What is expected >> Identify each line in the records below that contains the word "Продажа", and copy it.

BEGIN Exercise data

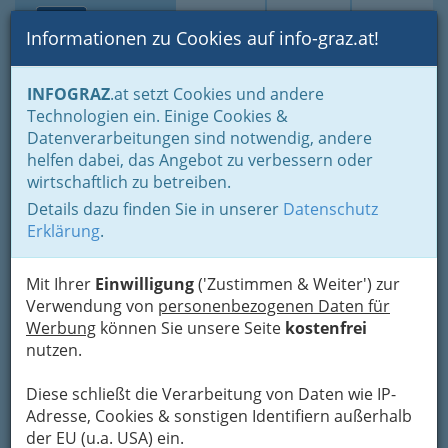
Toggle navi
Suche
Login
Menü
Informationen zu Cookies auf info-graz.at!
Home
Branchen
Einkaufen & Schenken - der Handel
INFOGRAZ
.at setzt Cookies und andere
Der Handel nach WKO-Gliederung
Lebensmittelhandel
Technologien ein. Einige Cookies &
Lebensmitteleinzelhandel
Datenverarbeitungen sind notwendig, andere
Nav
helfen dabei, das Angebot zu verbessern oder
Lebensmitteleinzelhandel
wirtschaftlich zu betreiben.
Details dazu finden Sie in unserer
Datenschutz
Erklärung
.
Bezirksauswahl
Alle Bezirke
Mit Ihrer
Einwilligung
('Zustimmen & Weiter') zur
Verwendung von
personenbezogenen Daten für
Werbung
können Sie unsere Seite
kostenfrei
1
Floriani-Apotheke - Heinz Musar
nutzen.
Kärntner Straße 410 -412, 8054
Graz
Diese schließt die Verarbeitung von Daten wie IP-
+43 316 283 642
Adresse, Cookies & sonstigen Identifiern außerhalb
+43 316 282 229
der EU (u.a. USA) ein.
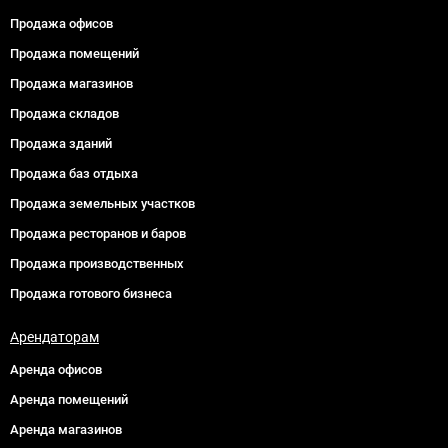
Продажа офисов
Продажа помещений
Продажа магазинов
Продажа складов
Продажа зданий
Продажа баз отдыха
Продажа земельных участков
Продажа ресторанов и баров
Продажа производственных
Продажа готового бизнеса
Арендаторам
Аренда офисов
Аренда помещений
Аренда магазинов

END Exercise data

Answer box >>
Продажа офисов
Продажа помещений
Продажа магазинов
Продажа складов
Продажа зданий
Продажа баз отдыха
Продажа земельных участков
Продажа ресторанов и баров
Продажа производственных
Продажа готового бизнеса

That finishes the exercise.